"Be-Bop-a-Lula" is a rockabilly song first recorded in 1956 by Gene Vincent and His Blue Caps.

Origins of the song
The writing of the song is credited to Gene Vincent and his manager, Bill "Sheriff Tex" Davis. Evidently the song originated in 1955, when Vincent was recuperating from a motorcycle accident at the US Naval Hospital in Portsmouth, Virginia. There, he met Donald Graves, who supposedly wrote the words to the song while Vincent wrote the tune. The song came to the attention of Davis, who allegedly bought out Graves' rights to the song for some $50 (sources vary as to the exact amount), and had himself credited as the lyric writer. Davis claimed that he wrote the song with Gene Vincent after listening to the song "Don't Bring Lulu". Vincent himself sometimes claimed that he wrote the words inspired by the comic strip, "Little Lulu": "I come in dead drunk and stumble over the bed. And me and Don Graves were looking at this bloody book; it was called Little Lulu. And I said, "Hell, man, it's 'Be-Bop-a-Lulu.' And he said, 'Yeah, man, swinging.' And we wrote this song."

--------------------------------------------------

### LIST OF TASKS:
• a. Using the Be-Bop-a-Lula passage above, decide whether each statement agrees with it: (i) the song was first recorded in 1956 by Gene Vincent and His Blue Caps; (ii) all sources agree that Davis paid exactly $50 for Graves' rights; (iii) Vincent met Donald Graves at the US Naval Hospital in Portsmouth, Virginia. Give yes or no for each, with the deciding words of the passage quoted exactly.
• b. Carry on the Be-Bop-a-Lula passage above, starting after its last sentence.
The items that follow play no part in this work.

### Stored records:

--------------------------------------------------

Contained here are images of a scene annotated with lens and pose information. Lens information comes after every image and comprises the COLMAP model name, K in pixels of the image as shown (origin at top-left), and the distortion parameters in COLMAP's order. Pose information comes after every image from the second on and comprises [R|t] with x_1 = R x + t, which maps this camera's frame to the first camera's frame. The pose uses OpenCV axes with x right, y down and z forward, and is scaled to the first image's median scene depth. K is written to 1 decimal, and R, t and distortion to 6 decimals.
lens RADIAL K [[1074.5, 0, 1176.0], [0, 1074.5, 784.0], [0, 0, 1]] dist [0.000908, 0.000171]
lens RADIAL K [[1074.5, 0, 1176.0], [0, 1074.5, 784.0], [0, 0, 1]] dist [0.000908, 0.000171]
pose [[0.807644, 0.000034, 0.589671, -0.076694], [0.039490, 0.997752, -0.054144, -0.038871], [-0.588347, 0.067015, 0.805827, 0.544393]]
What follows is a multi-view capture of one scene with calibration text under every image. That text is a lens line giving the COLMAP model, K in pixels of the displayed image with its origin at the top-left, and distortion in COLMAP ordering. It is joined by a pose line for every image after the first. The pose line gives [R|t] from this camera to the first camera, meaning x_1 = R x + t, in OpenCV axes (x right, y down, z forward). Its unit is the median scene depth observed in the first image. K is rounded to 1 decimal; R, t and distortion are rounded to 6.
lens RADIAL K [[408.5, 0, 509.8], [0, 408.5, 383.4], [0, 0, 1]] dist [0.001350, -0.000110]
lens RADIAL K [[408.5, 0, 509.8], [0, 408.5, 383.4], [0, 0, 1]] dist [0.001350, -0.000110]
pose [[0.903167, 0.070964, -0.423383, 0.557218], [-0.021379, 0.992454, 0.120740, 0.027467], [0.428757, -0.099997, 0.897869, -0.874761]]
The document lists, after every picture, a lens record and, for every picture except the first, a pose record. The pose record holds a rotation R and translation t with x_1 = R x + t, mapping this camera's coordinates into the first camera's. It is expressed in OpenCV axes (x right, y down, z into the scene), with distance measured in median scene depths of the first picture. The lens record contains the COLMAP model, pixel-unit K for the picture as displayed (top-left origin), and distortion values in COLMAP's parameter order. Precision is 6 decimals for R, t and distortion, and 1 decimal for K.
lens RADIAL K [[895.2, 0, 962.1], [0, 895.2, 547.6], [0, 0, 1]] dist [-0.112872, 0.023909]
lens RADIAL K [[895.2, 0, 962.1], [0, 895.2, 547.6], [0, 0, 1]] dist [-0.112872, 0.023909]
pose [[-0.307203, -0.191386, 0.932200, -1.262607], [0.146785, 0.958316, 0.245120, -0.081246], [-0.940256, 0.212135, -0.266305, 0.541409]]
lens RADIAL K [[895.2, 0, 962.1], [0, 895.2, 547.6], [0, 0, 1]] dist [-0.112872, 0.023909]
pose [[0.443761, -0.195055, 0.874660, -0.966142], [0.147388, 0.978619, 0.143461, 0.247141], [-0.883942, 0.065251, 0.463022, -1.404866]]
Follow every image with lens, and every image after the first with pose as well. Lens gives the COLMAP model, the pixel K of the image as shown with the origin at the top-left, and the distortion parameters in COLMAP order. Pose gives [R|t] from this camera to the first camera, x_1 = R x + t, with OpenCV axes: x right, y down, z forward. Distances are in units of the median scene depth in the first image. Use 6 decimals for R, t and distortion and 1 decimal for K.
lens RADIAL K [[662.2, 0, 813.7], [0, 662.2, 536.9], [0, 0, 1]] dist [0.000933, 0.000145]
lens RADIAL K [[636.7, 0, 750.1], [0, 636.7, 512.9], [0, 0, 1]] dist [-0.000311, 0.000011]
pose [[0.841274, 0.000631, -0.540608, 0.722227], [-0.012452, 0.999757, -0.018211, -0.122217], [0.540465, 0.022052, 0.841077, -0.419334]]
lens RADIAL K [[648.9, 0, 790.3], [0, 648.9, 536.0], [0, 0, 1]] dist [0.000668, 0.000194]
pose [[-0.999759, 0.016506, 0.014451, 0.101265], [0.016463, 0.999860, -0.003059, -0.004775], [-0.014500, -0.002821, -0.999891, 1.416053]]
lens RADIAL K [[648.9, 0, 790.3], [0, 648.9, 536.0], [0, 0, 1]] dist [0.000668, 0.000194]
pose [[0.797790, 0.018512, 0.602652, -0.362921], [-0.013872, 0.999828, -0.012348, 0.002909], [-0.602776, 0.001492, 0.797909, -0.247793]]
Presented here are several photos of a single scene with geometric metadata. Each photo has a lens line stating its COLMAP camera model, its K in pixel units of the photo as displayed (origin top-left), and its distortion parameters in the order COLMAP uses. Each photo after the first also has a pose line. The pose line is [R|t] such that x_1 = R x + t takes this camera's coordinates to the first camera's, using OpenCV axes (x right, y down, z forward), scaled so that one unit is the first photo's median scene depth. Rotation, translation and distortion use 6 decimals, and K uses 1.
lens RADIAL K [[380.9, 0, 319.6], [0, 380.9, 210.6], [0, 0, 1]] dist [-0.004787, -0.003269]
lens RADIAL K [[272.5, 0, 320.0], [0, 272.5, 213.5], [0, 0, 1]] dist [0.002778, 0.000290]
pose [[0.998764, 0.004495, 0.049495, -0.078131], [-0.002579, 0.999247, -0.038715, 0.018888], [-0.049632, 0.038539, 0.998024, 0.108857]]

--------------------------------------------------

### RESPONSES BY TASK:
• a.
(i) Yes: "first recorded in 1956 by Gene Vincent and His Blue Caps"
(ii) No: "some $50 (sources vary as to the exact amount)"
(iii) Yes: "at the US Naval Hospital in Portsmouth, Virginia. There, he met Donald Graves"

• b.
The phrase "Be-Bop-a-Lula" is similar to "Be-Baba-Leba", the title of a No. 3 R&B chart hit for Helen Humes in 1945, which became a bigger hit when recorded by Lionel Hampton as "Hey! Ba-Ba-Re-Bop." This phrase, or something very similar, was widely used in jazz circles in the 1940s, giving its name to the bebop style, and possibly being ultimately derived from the shout of "Arriba! Arriba!" used by Latin American bandleaders to encourage band members.<ref>Peter Gammond, The Oxford Companion to Popular Music, 1991, </ref>

Recording by Gene Vincent
In early 1956, Gene Vincent performed the song on a radio show in Norfolk, Virginia, and recorded a demo version which was passed to Capitol Records, who were looking for a young singer to rival Elvis Presley. Capitol invited Vincent to record the song and it was recorded at Owen Bradley's studio in Nashville, Tennessee on May 4, 1956. Cliff Gallup (lead guitar), "Wee" Willie Williams (rhythm guitar), "Jumpin'" Jack Neal (string bass), and Dickie "Be Bop" Harrell (drums) comprised the band. When the song was being recorded, Harrell screamed twice in the background, he said because he wanted to be sure his mother could hear it was him on the record.

The song was released in June 1956 on Capitol Records' single F3450, and immediately sold well. The song was successful on three American singles charts: it peaked at No. 7 on the US Billboard pop music chart, No. 8 on the R&B chart, and also made the top ten on the C&W Best Seller chart peaking at No. 5. In the UK, it peaked at No. 16 in August 1956.  In April 1957, the record company announced that over 2 million copies had been sold to date.

The original demo for the song, probably recorded at radio station WCMS, has never been located and is presumed lost. The song drew comparisons to Presley and is listed as No. 103 on Rolling Stone's 500 Greatest Songs of All Time.

Steve Allen mocked the lyrics to the song by reading them in a pseudo-serious tone accompanied by light piano background music in a September 1957 broadcast of The Steve Allen Show.

Vincent recorded a new version of the song in 1962 which appeared on the flip-side of the single "The King of Fools".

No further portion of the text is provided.